Sitting on the couch one weekend morning watching TV, I started plucking away absentmindedly on the uke. An interesting melody came out, and my focus instantly changed to the instrument. I rushed down to my studio and powered everything up.
I didn't want to bother setting up a microphone for the ukulele, so I decided to play it on an electric guitar. Just get the damn thing recorded before it's forgotten! 30 minutes later I had a basic drum track programmed and a full song arranged. Still, I wasn't ready to leave it alone.
While listening over and over to the song, I reached for the harmonica I had sitting on the mixing desk. Virtually instantly a counter-melody came out of the instrument that, again, I had to get down on tape before it disappeared. Again, no mic. So I set up a synthesizer and played it on the keys.
And listened to it over and over and over.
The song was too good to leave alone, so I finally set up the mic and sang whatever came to mind.
Less than 3 hours from when I first plucked that melody from the uke, I had a full song written: drums, bass, guitar/uke, harmonica/synth, and vocals. Just wild...
I love the song, it's one of my strongest. And it'll wait in line for the project after the one currently in production, to give it a little time to "mature." One of the things I love about it is that it was written on 2 instruments I'm not particularly adept with, ukulele and harmonica, but built itself into beauty. And yes, the uke will be on the record, it's just too cool to omit.
God, sometimes I just love music.
*and for the record, I have no professional interest in Rosbilt. Ross (can I call him that?) has no idea that I'm writing this, and likely doesn't remember me at all. But CHEERS to him!

• _Directions_:
[1] Answer these questions about the account of writing a song:
(a) On what instrument was the ukulele melody first recorded?
(b) What was used to record the harmonica counter-melody?
(c) How much time passed between first plucking the melody and having a full song written?
[2] Please continue the account of writing a song from where it stops.
The material that follows has nothing to do with the account of writing a song above.

• _Given records_:
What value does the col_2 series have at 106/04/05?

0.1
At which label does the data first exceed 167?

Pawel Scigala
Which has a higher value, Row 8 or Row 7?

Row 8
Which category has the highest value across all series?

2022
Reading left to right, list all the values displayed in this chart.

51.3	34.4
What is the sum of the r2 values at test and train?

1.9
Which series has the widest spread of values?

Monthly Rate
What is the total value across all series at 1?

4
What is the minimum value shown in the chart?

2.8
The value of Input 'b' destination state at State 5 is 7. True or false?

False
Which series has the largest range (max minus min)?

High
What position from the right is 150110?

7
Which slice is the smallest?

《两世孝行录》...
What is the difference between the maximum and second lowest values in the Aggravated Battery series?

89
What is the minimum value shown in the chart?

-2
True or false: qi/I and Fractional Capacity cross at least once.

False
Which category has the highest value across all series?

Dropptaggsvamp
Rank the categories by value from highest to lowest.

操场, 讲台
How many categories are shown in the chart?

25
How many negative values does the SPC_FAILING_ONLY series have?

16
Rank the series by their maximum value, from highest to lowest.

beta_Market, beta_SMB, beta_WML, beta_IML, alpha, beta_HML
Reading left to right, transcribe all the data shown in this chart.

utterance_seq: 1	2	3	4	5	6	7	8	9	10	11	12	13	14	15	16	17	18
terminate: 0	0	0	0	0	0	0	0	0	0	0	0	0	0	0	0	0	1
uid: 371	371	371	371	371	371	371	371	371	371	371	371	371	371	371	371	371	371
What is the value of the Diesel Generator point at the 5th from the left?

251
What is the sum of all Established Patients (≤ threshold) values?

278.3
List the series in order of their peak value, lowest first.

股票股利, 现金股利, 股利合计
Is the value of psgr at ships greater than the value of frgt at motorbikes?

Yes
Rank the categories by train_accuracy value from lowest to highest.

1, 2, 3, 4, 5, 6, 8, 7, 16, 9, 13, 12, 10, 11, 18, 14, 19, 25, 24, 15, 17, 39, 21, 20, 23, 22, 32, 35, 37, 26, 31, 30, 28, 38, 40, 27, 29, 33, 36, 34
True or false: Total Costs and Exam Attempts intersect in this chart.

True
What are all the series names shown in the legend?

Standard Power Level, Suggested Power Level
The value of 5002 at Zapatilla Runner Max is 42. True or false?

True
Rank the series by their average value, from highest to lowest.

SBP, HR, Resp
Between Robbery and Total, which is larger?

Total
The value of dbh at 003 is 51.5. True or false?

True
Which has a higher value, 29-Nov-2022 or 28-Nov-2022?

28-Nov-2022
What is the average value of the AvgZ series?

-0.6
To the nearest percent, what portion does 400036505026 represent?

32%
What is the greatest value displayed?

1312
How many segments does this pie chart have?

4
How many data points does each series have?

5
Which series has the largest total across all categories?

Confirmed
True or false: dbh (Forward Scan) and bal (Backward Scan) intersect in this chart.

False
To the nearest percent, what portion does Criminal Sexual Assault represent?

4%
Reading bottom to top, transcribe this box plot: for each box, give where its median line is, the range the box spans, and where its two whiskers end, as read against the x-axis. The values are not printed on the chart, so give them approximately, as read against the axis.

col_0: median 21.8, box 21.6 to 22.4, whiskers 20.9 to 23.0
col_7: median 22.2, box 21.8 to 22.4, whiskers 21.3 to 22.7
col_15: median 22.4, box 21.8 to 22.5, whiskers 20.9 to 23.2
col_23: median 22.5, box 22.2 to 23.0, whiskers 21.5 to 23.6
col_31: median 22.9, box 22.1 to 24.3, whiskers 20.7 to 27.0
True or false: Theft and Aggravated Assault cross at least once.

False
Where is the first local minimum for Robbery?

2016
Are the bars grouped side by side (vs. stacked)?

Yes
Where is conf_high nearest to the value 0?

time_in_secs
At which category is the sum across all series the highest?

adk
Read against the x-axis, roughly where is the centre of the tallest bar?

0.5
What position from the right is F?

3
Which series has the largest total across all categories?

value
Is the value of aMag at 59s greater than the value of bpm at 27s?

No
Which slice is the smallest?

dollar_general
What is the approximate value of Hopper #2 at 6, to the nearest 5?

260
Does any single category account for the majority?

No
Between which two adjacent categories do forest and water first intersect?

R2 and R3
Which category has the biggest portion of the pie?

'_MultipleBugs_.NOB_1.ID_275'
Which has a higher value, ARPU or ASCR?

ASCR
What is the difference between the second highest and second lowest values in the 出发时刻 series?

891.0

• _List of answers_:
[1]
(a) An electric guitar.
(b) A synthesizer, played on the keys.
(c) Less than 3 hours.

[2]
I just completed the bass tracks for all ten songs in the new project. The big surprise for me was that I did them all in one single day. Normally this should have taken 3 or 4 days I think.
Perhaps it's due to this album being in "pre-production" for a year. Just not having enough time to record it, I've spent the last year tweaking the songs. With rough demos done on a computer, I can mute the recordedguitar and vocal trackss, set up a mic, plug in my guitar, and play along with the drums, keys, and bass. Or I can just mute the bass and play it live.
I've been doing that constantly, changing the lines I'm playing to see what's working best.
So I got it all done in one day. I ripped through each song one right after the other. I don't think any song took more than 2 or 3 takes (with maybe 1 or 2 punch-ins). My fingers are numb and callussed, but those are war wounds I'm proud of.
I'm pretty anxious to get started on the guitar tracks. These shouldn't take long. The vocal tracks, that's what will take long...
Thanks to everyone that came to see The Boys From County Hell yesterday!
We had a great time, and it seemed that most of you did too. I got to meet a few new people, and I really hope to see them all again soon.
To those that weren't there: You really missed out. It might have been our best show yet, everything gelled and we were in sync.
One guy told me that he liked how obvious it was that we were enjoying ourselves. I'm glad he noticed, and I'm even more glad that he actually told me. I'm pretty picky about who I play with. Not that I'm a snob, more because I don't want to do something I'm not 100% proud of and into. Phoning in a performance happens to everyone occasionally, but it's unfair to the audience that has given time and money to see you. And it's unfair to the other musicians onstage.
I try to play every show like it's my last. Give everything I have. Because you never know - it might be your last show. And if you don't give your all, your next show just might not have an audience.
Anyway, I'm really happy to be playing with Cliff, Vera, Johnny, and Jonathan.
I'm an independant musician with a day job. I work to fund a lifestyle that allows me to write, record, and produce my own music. Sure, I try to sell it afterwards, but I don't have to write for profit.